For much of my career, I have been fascinated by the ways in which materials behave when we reduce their dimensions to the nanoscale. Over and over, I’ve learned that when we shrink a material down to just a few nanometers in thickness, the familiar textbook rules of physics begin to bend, stretch, or sometimes break entirely. Heat transport is one of the areas where this becomes especially intriguing, because heat is carried by phonons—quantized vibrations of the atomic lattice—and phonons are exquisitely sensitive to spatial confinement.

A few years ago, something puzzling emerged in the literature. Molecular dynamics simulations showed that ultrathin silicon films exhibit a distinct minimum in their thermal conductivity at around one to two nanometers thickness, which corresponds to just a few atomic layers. Even more surprisingly, the thermal conductivity starts to increase again if the material is made even thinner, approaching extreme confinement and the 2D limit.

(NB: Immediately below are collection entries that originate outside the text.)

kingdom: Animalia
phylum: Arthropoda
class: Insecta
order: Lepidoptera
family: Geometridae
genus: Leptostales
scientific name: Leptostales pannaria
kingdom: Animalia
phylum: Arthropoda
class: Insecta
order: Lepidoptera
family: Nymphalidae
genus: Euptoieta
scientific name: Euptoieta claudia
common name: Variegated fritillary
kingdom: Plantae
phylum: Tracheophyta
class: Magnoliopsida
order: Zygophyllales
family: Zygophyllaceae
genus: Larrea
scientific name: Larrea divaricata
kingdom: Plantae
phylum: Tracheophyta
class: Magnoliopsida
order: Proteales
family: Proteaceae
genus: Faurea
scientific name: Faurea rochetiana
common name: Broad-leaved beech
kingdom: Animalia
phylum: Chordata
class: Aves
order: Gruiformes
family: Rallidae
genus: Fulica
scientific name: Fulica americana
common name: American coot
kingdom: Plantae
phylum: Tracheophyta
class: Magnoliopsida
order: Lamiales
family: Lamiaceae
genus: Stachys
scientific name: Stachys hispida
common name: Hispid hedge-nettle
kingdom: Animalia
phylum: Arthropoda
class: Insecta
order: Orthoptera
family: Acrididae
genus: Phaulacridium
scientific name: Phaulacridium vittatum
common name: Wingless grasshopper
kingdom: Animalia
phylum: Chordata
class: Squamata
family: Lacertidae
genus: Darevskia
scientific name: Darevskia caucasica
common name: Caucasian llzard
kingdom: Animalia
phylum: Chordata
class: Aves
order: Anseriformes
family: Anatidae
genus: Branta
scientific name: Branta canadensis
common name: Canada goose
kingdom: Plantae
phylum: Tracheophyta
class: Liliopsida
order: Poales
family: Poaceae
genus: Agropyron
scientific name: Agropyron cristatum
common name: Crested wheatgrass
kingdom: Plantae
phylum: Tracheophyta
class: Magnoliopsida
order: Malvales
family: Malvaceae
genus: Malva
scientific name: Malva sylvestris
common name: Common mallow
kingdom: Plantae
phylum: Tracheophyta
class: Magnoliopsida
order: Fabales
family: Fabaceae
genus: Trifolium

This runs counter to what every traditional model would predict. According to classical theories such as the Boltzmann transport equation or the Fuchs–Sondheimer boundary-scattering framework, reducing thickness should monotonically suppress thermal conductivity because there is simply less room for phonons to travel freely and carry heat around. Yet the simulations done by the team of Alan McGaughey at Carnegie Mellon University in Pittsburgh insisted otherwise, and no established theory could explain why.